_TASK DESCRIPTION_. Copy out the listing below word for word, from its first line through the line containing "right shoulder: (535, 209, 9)", with both ends included. Leave the pictures out.

□ □ □ □ □

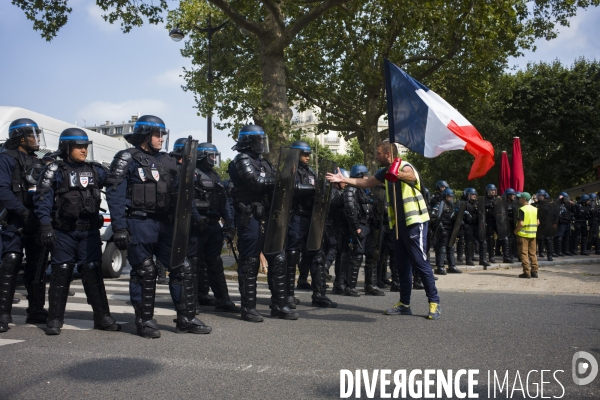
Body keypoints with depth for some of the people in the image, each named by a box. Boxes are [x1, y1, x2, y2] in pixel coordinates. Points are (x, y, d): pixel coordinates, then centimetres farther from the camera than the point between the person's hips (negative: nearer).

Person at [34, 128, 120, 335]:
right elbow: (42, 199, -5)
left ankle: (102, 317, 9)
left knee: (93, 272, 4)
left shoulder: (95, 170, 11)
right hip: (63, 231, -3)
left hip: (90, 231, 3)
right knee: (61, 273, 1)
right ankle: (55, 320, 11)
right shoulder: (54, 171, 0)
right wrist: (46, 225, -13)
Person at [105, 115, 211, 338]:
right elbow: (115, 194, -8)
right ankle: (144, 321, 16)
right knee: (144, 273, 1)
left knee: (183, 269, 2)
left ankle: (186, 319, 11)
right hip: (138, 225, -5)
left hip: (164, 224, 6)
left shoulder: (166, 161, 15)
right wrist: (119, 228, -15)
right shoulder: (127, 159, -2)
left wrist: (195, 217, 5)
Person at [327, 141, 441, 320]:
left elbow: (410, 175, -38)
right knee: (402, 263, 10)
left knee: (420, 262, -8)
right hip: (399, 223, 9)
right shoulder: (386, 171, 12)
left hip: (415, 222, -9)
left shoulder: (405, 167, -14)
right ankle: (404, 303, 16)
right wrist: (343, 179, 12)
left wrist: (399, 174, -61)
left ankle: (434, 302, 1)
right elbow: (366, 183, 20)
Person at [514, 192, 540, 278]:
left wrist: (516, 231, -7)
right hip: (533, 234, 7)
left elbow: (521, 223, -21)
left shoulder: (522, 209, -14)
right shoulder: (535, 209, 9)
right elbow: (538, 222, 9)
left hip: (523, 234, -7)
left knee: (524, 253, -1)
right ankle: (534, 271, 14)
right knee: (532, 253, 13)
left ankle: (526, 272, -2)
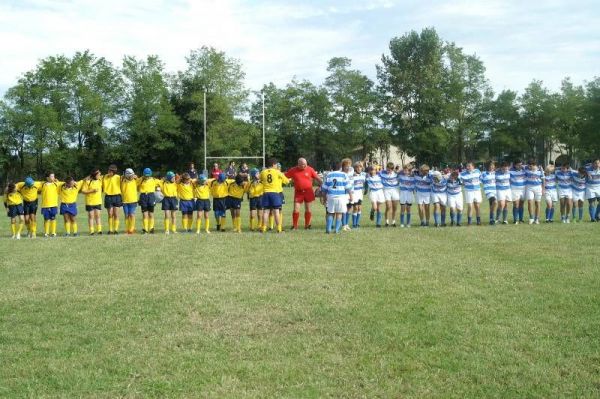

□ □ □ □ □

_SOLVED PROBLEM_.
Body keypoints with depth for some of the people in the image, each named by a box. Boxes are [x1, y1, x2, y2] in pixel coordinates. Points are (x, y, d): pixel coordinates, then centimetres farther from the camera than the point between the person's hips (negative: nearer).

Person at [34, 128, 120, 335]:
right elbow: (42, 199, -5)
left ankle: (102, 317, 9)
left knee: (93, 272, 4)
left shoulder: (95, 170, 11)
right hip: (63, 231, -3)
left hip: (90, 231, 3)
right knee: (61, 273, 1)
right ankle: (55, 320, 11)
right shoulder: (54, 171, 0)
right wrist: (46, 225, -13)
Person at [105, 115, 211, 338]:
right elbow: (115, 194, -8)
right ankle: (144, 321, 16)
right knee: (144, 273, 1)
left knee: (183, 269, 2)
left ankle: (186, 319, 11)
right hip: (138, 225, -5)
left hip: (164, 224, 6)
left shoulder: (166, 161, 15)
right wrist: (119, 228, -15)
right shoulder: (127, 159, -2)
left wrist: (195, 217, 5)
Person at [327, 141, 441, 320]:
left elbow: (410, 175, -38)
right knee: (402, 263, 10)
left knee: (420, 262, -8)
right hip: (399, 223, 9)
right shoulder: (386, 171, 12)
left hip: (415, 222, -9)
left shoulder: (405, 167, -14)
right ankle: (404, 303, 16)
right wrist: (343, 179, 12)
left wrist: (399, 174, -61)
left ankle: (434, 302, 1)
right elbow: (366, 183, 20)
Person at [514, 192, 540, 278]:
left wrist: (516, 231, -7)
right hip: (533, 234, 7)
left elbow: (521, 223, -21)
left shoulder: (522, 209, -14)
right shoulder: (535, 209, 9)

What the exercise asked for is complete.